Agent ended offline quickly

This is expected when no check-in is received after 3 wake attempts. The system fails fast by design.

Actions:

  1. Fix check-in path first (startup, network, token, API reachability).
  2. Re-run provisioning/update to start a new attempt cycle.

Operator Recovery Checklist

  1. Ensure queue worker is running.
  2. Sync templates for the gateway.
  3. Trigger agent update/provision from Mission Control.
  4. Watch logs for:
    • lifecycle.queue.enqueued
    • lifecycle.reconcile.retriggered (if needed)
    • heartbeat activity / skip_not_stuck
  5. If still failing, capture:
    • gateway logs around bootstrap
    • worker logs around lifecycle events
    • agent last_provision_error, wake_attempts, last_seen_at

Re-syncing auth tokens when Mission Control and OpenClaw have drifted

Mission Control stores a hash of each agents token and provisions OpenClaw by writing templates (e.g. TOOLS.md) that include AUTH_TOKEN. If the token on the gateway and the backend hash drift (e.g. after a reinstall, token change, or manual edit), heartbeats can fail with 401 and the agent may appear offline.

To re-sync:

  1. Ensure Mission Control is running (API and queue worker).
  2. Run template sync with token rotation so the backend issues new agent tokens and rewrites AUTH_TOKEN into the gateways agent files.

Via API (curl):

curl -X POST "http://localhost:8000/api/v1/gateways/GATEWAY_ID/templates/sync?rotate_tokens=true" \
  -H "Authorization: Bearer YOUR_LOCAL_AUTH_TOKEN"

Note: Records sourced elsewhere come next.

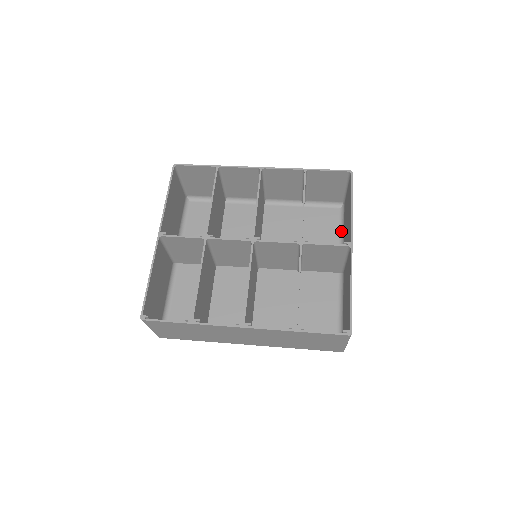
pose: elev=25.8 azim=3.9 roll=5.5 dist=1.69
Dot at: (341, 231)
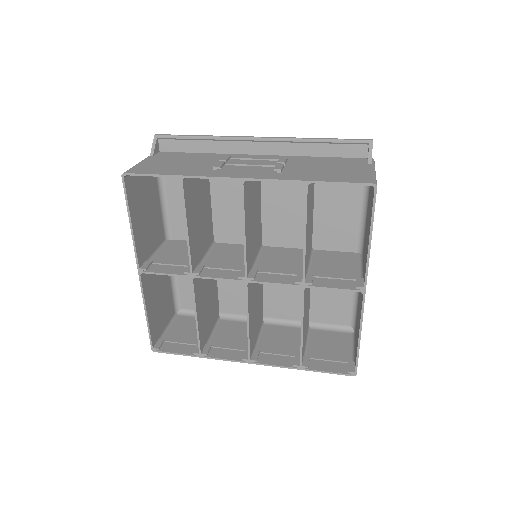
Dot at: (364, 202)
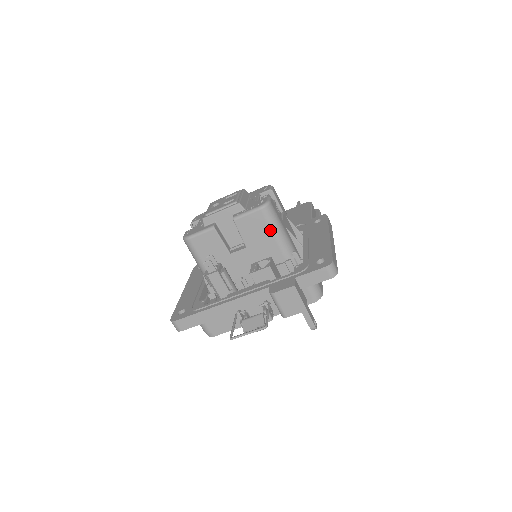
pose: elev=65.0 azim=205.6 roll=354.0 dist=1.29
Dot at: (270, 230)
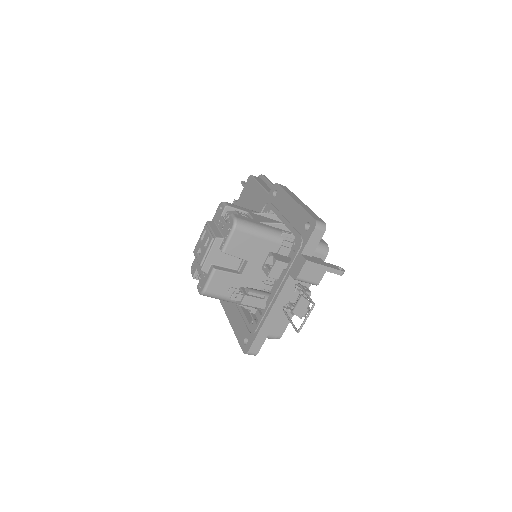
Dot at: (253, 236)
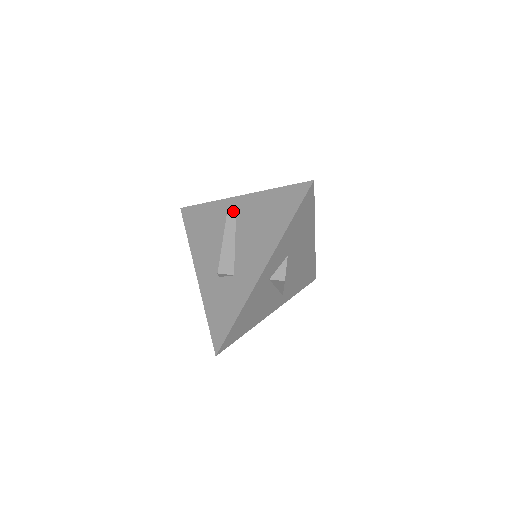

Replace GATEWAY_ID (from the Gateways list or gateway URL in the UI) and YOUR_LOCAL_AUTH_TOKEN with your local auth token.

Via CLI (from repo root):

cd backend && uv run python scripts/sync_gateway_templates.py --gateway-id GATEWAY_ID --rotate-tokens

After a successful sync, OpenClaw agents will have new AUTH_TOKEN values in their workspace files; the next heartbeat or bootstrap will use the new token. If the gateway was offline, trigger a wake/update from Mission Control so agents restart and pick up the new token.